O banimento de celulares em escolas não é uma exclusividade do Brasil. Um em cada quatro países já estão considerando a possibilidade de implementar essas medidas, e na França, a proibição do uso de celulares em sala de aula existe desde 2010. No entanto, este ano, o parlamento francês endureceu ainda mais as regras. A partir de agora, "qualquer objeto conectado à internet, como tablets, celulares e relógios está proibido para todas as crianças entre 6 e 14 anos, durante o horário escolar".

Para além de todos esses pontos, o psicólogo e autor do best seller "A Geração Ansiosa", Jonathan Haidt, afirma que uma infância hiperconectada está diretamente ligada a uma epidemia de transtornos mentais. Para ele, governos devem elevar a maioridade na internet para 16 anos - que atualmente é de 13 -, incentivar escolas a banir celulares e, em troca, ofertar mais tempo de brincadeiras. Haidt também sugere uma alternativa para contemplar pais que insistem em se comunicar com os filhos: a troca de smartphones por "celulares chatos", ou seja, aparelhos mais antigos e que possuem funções limitadas, como fazer ligações e enviar/receber mensagens SMS.

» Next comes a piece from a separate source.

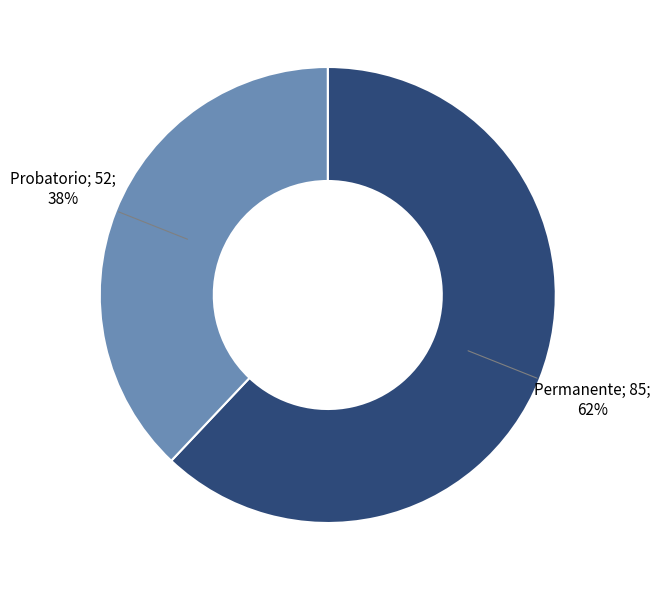

Is there a majority slice in this chart?

Yes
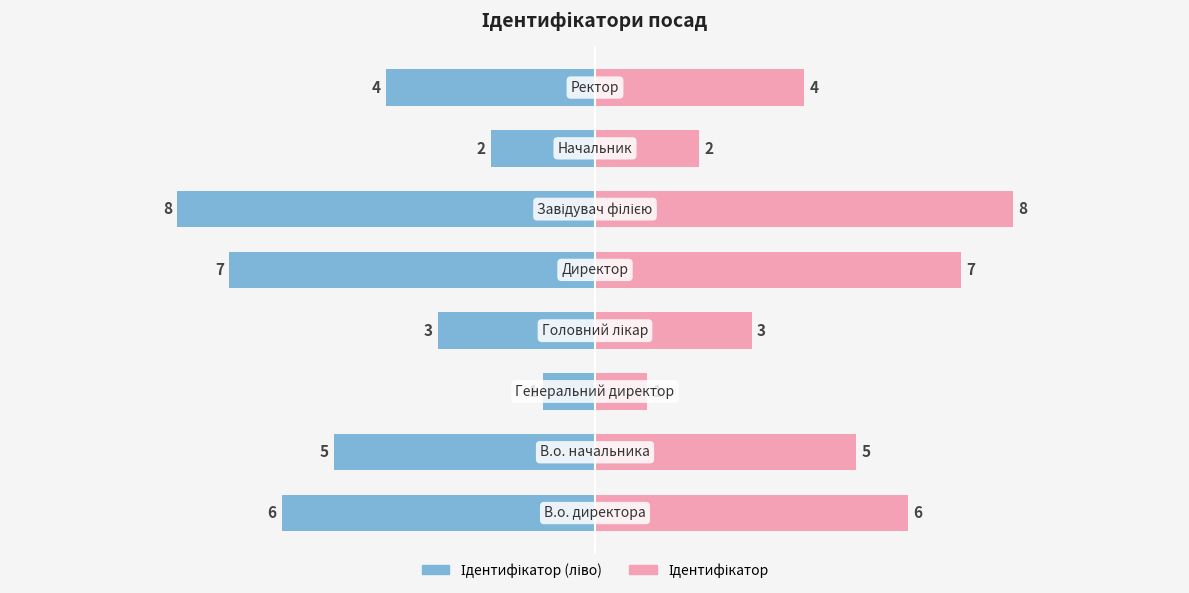

How many bars are there in each group?

2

Em Pernambuco, as recentes prisões de artistas e influenciadores envolvidos com jogos de aposta online ocuparam a mídia. No entanto, o que poucos sabem é que diversas dessas apostas são feitas por menores de idade durante o período escolar. Para se ter uma dimensão do problema, uma pesquisa recente, encomendada por instituições privadas de ensino, mostrou que 35% dos brasileiros que planejavam ingressar em um curso superior este ano tiveram que adiar os planos por estarem comprometendo suas rendas com jogos de aposta online.

Se no contexto brasileiro e, mais precisamente, no contexto pernambucano, o acesso a jogos tipo "bet" não for um sinal de alerta suficiente, talvez valha recorrer às evidências que se amontoam e mostram que, nas meninas, redes sociais geram insegurança e ansiedade na busca de um corpo perfeito. Inclusive, meninas tendem a ficar mais tempo logadas na internet do que os meninos, de acordo com um estudo realizado no Reino Unido e publicado recentemente.

No caso dos meninos, smartphones não só facilitam o acesso à pornografia, como isso tende a ocorrer muito antes do que os pais imaginam. Recentemente, algumas redes sociais começaram com uma "trend" chamada "soft porn", que nada mais é do que divulgação em massa de conteúdos sensuais. O que se percebeu foi um grande interesse nesse tipo de conteúdo por crianças muito novas.

Enquanto para Hamlet "ser ou não ser" era uma questão, para nós, enquanto sociedade, banir ou não banir celulares das escolas é a decisão da vez. E é uma escolha que envolve o que há de mais precioso numa sociedade: as pessoas que construirão o nosso futuro. Nada pode ser mais importante do que entender que crianças e adolescentes são responsabilidade de todos nós. Queremos, todos, acertar. Mas para isso, precisamos agir com maturidade, utilizando as melhores evidências, acatando as recomendações de especialistas e olhando para o que deu certo. Só assim vamos tomar a melhor decisão.

Carolina Campos, educadora e palestrante,, CEO do Vozes da Educação, ex-secretária municipal de Educação de Gravatá (PE).